The reason for the ineffectiveness of existing collection societies is down to what Berlin based music tech expert, Kalam Ali, co-founder of start-up IN X SPACE, casually and with a degree of humour describes as ‘The Helene Fischer problem,’ referring to the German singer who reportedly earned $US32 million in 2018. He says: “If not claimed, money from PROs goes to the top artists at that moment.”
“The issue is,” Ali explains, “that you've got money coming in through either a venue paying a fee or ticket sales on the door and tracks being played from a music producer in a club context. And by law, the venue is giving back some money to PROs to pay those music writers.”
“It’s an established system, that works when you go to Glastonbury, when you go to any concert at Wembley or any big event, where venues have paid for these licenses and they pay out based on a standard model however, inside the clubs, this data is impossible to record, so whatever money's being collected is just going into a pool and if it's not claimed, it goes to artists based on radio airplay or streams.” Hence, the artists already in the spotlight are more likely to receive money in the pot from PROs than underground electronic music producers.

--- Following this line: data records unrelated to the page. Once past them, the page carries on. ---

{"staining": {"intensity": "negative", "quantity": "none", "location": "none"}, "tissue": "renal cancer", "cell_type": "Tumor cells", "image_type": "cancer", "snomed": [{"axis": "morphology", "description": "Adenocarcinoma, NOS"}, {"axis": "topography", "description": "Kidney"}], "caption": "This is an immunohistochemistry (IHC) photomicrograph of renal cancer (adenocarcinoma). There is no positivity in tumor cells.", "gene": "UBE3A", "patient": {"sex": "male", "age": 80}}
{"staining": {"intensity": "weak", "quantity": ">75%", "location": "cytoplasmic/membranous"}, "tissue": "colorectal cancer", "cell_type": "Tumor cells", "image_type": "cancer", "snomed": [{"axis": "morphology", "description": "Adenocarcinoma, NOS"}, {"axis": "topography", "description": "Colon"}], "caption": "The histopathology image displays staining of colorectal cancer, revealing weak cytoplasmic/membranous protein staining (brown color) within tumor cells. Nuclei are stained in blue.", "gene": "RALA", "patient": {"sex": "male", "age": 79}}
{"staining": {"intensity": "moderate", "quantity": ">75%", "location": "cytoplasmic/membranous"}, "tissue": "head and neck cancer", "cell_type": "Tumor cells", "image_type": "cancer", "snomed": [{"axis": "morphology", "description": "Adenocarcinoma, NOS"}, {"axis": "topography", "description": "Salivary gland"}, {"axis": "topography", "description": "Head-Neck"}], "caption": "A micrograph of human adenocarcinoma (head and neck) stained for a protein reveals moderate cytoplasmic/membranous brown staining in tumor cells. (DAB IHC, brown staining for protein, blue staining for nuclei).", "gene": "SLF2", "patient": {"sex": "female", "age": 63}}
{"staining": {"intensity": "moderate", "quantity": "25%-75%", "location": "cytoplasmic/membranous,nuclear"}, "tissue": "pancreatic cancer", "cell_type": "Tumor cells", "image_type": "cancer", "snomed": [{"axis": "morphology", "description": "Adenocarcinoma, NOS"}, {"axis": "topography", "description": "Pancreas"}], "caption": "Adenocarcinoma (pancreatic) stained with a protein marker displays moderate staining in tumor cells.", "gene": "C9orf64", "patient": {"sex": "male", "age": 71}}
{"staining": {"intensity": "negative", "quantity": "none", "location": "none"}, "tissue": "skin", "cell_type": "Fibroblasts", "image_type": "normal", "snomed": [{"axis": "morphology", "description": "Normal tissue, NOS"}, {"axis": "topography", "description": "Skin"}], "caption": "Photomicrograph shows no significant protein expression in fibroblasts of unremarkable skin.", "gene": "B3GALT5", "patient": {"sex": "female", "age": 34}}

Club music differs from commercial music in both functionality and intention. Club tracks are by nature, designed to facilitate an experience for a community in a specific context and not to be (infrequent crossover examples aside) pushed into a commercial marketplace of radio play and maximum PR. Noting that club music isn’t built with the same visibility in mind as the music of Helene Fischer, a system like Aslice could benefit producers whose work isn’t designed to be received by a commercial audience.
“It comes at the perfect time,” underground DJ and producer, Monovsn, says. He came to hear of the software through a social media post in which DVS1 had been playing his music. Monovsn explains: “in this post-pandemic global climate, everyone is more aware, especially in the electronic music scene. It’s the time to leverage on that. it's a good moment to tell this to the big artists that they can do their fair part and support who makes the music for their sets.” In 2019, the top 10 DJs alone account for $273 million of the $1.1 billion dollars earned by all DJs combined. If Aslice is to succeed, it could be down to the patronage of big-name DJs - notable supporters of the software include Richie Hawtin, dBridge and Surgeon.
“Imagine if a producer didn't have to DJ to make a living,” Khutoretsky says, “if a producer could earn enough money from producing, then the DJs could stay relevant as DJs and producers could stay relevant. And if a producer is good and they can be compensated and they can spend more time in their studio, they're gonna become better producers, release more music, supply more DJs, And that ecosystem gets a lot healthier, not only financially, but also opportunity-wise.”